**Exercise details:** In the 1968 film passage, what name was given to the new style of visually stringent social commentary that moviegoers were introduced to?

**Extract provided:**

Film & Documentaries
1968. Talk about a benchmark year in the world of film history. This year introduced classics like director George Romero's Night of the Living Dead, a film that would be remade countless times over the next few decades. Who can forget iconoclast Stanley Kubrick's dazzling and memorable 2001: A Space Odyssey, the sexy sci-fi classic Barbarella, and the timeless satanic horror film Rosemary's Baby. The top grossing films in 1968 included: The Graduate, Guess Who's Coming to Dinner, Bonnie and Clyde, Planet of the Apes, and Yours, Mine, and Ours. Moviegoers were introduced to a new style of visually stringent social commentary dubbed cinéma-vérité, a genre without rules or boundaries that truly captured the spirit of the 60's. Seminal films such as Frederick Wiseman's High School, Agnes Varda's Black Panthers, Santiago Alvarez's LBJ, and the Maysles' Salesman all stirred the psyche of moviegoers everywhere and inspired documentary filmmaking to break boundaries ever since. The 60's introduced us to new genres, and new stars were born while the creativity and innovation of a decade culminated in a box office explosion.

**Extracted entries:**
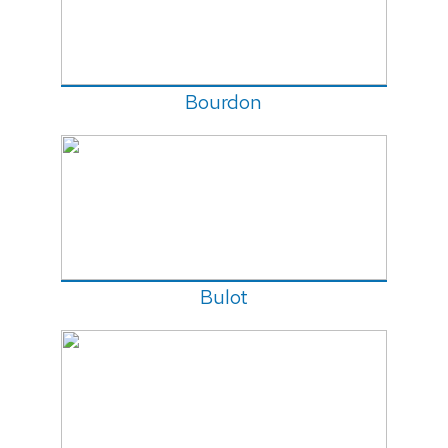
Bourdon
Bulot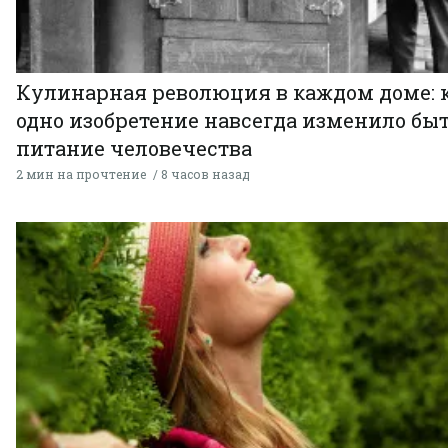
Кулинарная революция в каждом доме: 
одно изобретение навсегда изменило быт
питание человечества
2 мин на прочтение
8 часов назад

**Task response:** Cinéma-vérité.